Records supplied ->
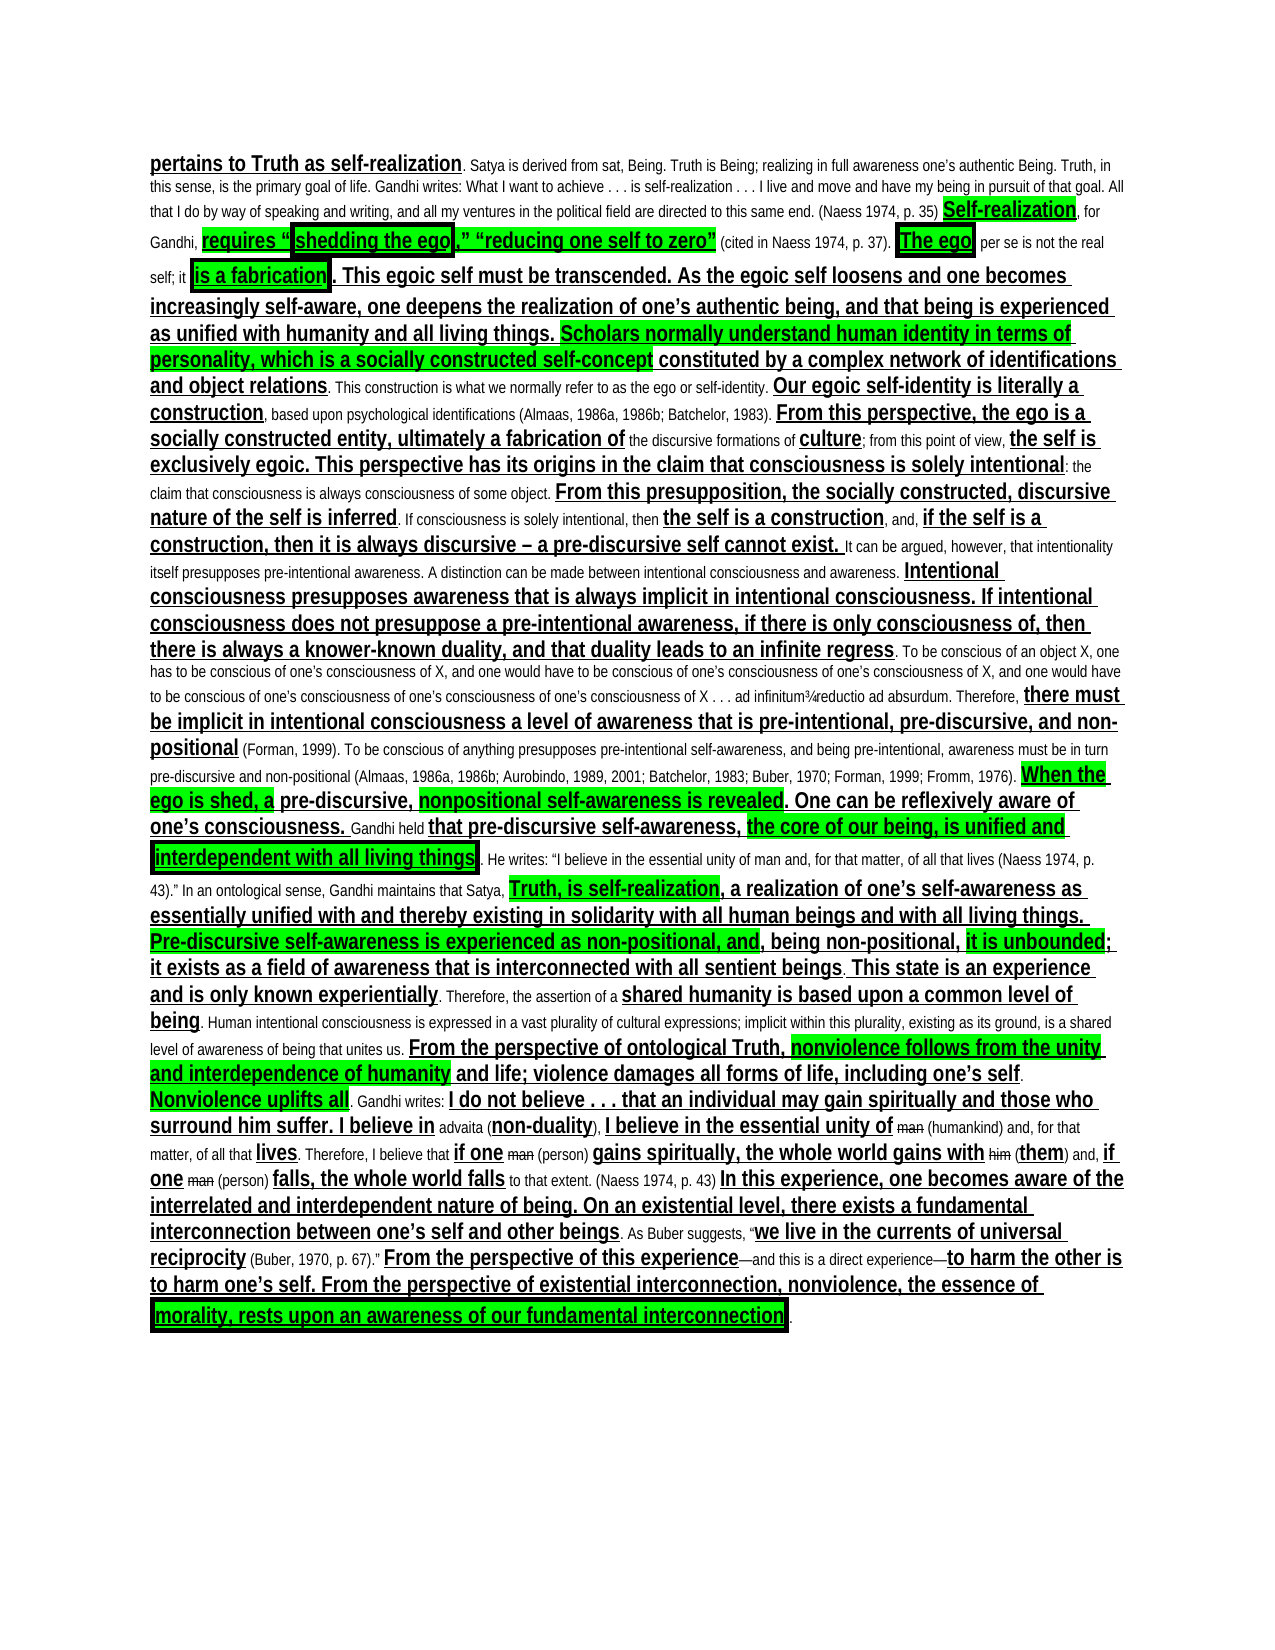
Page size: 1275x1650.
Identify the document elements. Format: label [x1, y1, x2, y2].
==
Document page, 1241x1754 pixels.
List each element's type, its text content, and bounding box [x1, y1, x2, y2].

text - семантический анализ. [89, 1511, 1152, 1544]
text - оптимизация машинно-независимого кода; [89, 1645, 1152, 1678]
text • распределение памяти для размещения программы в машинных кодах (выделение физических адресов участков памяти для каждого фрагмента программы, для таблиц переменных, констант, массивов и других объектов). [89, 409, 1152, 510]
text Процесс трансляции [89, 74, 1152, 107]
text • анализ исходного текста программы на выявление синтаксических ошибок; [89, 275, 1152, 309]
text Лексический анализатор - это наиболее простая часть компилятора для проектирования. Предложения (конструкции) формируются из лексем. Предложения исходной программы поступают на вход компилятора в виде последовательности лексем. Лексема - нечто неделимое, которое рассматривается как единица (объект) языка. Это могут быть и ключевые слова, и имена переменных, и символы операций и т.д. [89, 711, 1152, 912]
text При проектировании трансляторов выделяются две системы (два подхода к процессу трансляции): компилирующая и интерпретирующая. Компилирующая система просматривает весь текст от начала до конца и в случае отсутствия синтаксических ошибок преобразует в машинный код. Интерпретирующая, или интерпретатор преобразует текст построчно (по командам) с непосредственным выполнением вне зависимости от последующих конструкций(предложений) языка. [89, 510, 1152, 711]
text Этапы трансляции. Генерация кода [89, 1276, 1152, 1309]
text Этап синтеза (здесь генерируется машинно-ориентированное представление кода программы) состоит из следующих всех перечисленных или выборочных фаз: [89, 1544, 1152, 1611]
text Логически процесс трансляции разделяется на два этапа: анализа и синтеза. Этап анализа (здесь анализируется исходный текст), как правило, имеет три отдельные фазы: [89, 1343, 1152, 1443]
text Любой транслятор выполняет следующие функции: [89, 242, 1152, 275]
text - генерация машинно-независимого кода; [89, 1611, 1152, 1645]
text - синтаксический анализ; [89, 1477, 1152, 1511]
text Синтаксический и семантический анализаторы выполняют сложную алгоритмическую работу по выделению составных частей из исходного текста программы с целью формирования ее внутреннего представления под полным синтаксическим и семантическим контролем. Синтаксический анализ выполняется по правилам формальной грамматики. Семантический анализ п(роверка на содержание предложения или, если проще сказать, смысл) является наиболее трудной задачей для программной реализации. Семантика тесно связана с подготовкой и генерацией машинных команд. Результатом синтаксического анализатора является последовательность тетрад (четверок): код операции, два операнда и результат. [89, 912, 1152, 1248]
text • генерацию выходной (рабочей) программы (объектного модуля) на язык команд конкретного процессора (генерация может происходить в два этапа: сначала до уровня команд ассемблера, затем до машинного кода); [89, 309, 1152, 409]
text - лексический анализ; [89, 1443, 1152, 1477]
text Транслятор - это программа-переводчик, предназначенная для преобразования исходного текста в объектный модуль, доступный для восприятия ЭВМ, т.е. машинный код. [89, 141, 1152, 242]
* * *
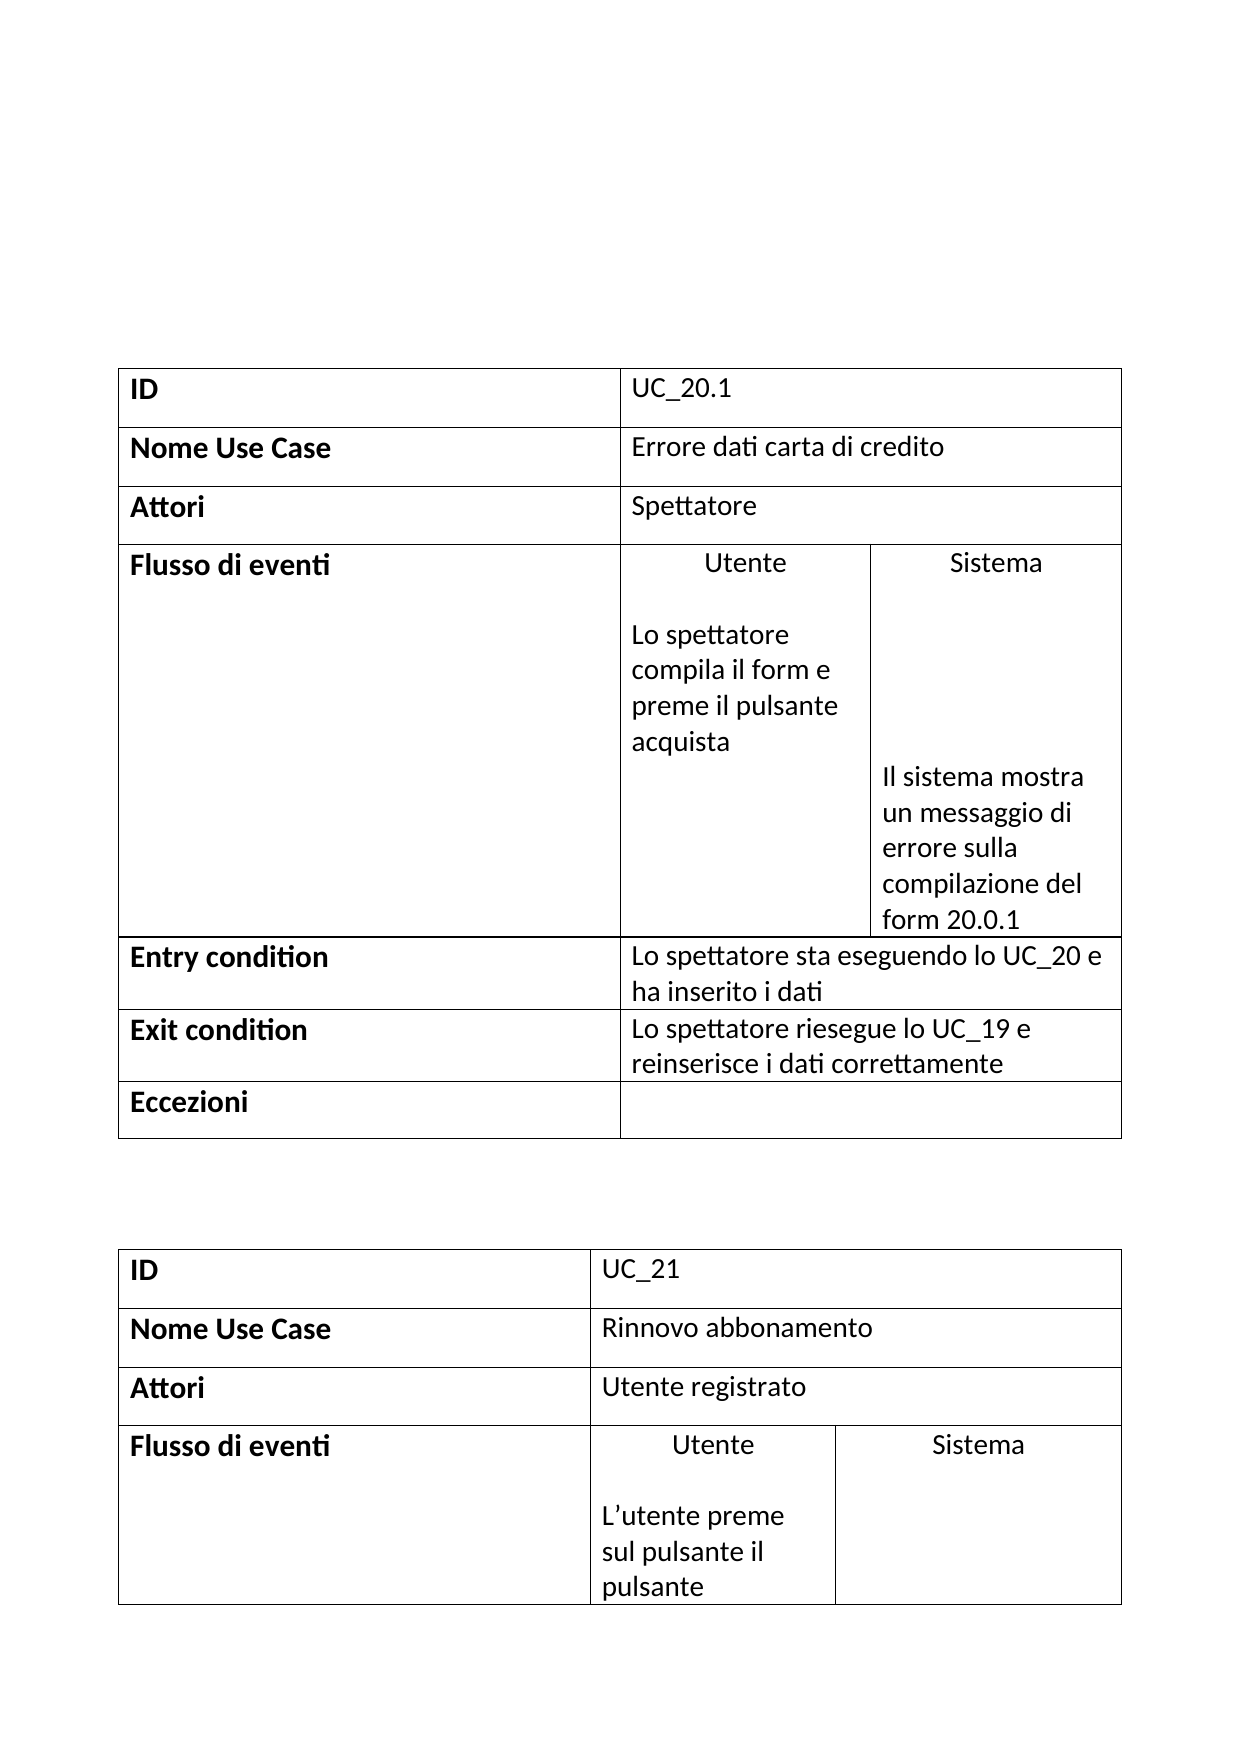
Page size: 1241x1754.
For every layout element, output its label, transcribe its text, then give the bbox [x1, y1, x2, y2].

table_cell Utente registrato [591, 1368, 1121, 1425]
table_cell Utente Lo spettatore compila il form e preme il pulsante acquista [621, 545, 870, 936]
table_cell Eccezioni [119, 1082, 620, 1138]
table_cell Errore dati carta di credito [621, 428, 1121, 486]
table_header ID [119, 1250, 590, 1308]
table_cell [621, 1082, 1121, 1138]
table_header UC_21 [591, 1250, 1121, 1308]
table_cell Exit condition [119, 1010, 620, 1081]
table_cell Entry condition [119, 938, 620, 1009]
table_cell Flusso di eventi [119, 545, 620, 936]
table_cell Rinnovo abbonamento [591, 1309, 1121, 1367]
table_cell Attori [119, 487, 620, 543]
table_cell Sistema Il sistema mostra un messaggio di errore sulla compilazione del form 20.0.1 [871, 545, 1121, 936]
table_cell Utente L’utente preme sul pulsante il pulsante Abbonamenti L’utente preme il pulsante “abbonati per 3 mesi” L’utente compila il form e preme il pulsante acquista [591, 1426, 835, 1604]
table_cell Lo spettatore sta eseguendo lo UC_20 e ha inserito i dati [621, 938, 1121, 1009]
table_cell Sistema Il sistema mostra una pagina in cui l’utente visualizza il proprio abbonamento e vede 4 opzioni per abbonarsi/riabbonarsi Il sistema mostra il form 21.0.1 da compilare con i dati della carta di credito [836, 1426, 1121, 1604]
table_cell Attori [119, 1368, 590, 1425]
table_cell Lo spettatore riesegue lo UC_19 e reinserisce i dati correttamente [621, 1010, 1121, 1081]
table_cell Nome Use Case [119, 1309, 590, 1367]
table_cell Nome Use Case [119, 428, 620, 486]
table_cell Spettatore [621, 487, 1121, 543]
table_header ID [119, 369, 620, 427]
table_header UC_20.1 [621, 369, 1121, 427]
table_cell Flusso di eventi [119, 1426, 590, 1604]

Task to carry out ->
Using the data above, repeat exactly the lines that begin at the line with "Page size: 1275x1650." and end at the line with "Identify the document", both ends included.

Answer box ->
Page size: 1275x1650.
Identify the document elements. Format: label [x1, y1, x2, y2].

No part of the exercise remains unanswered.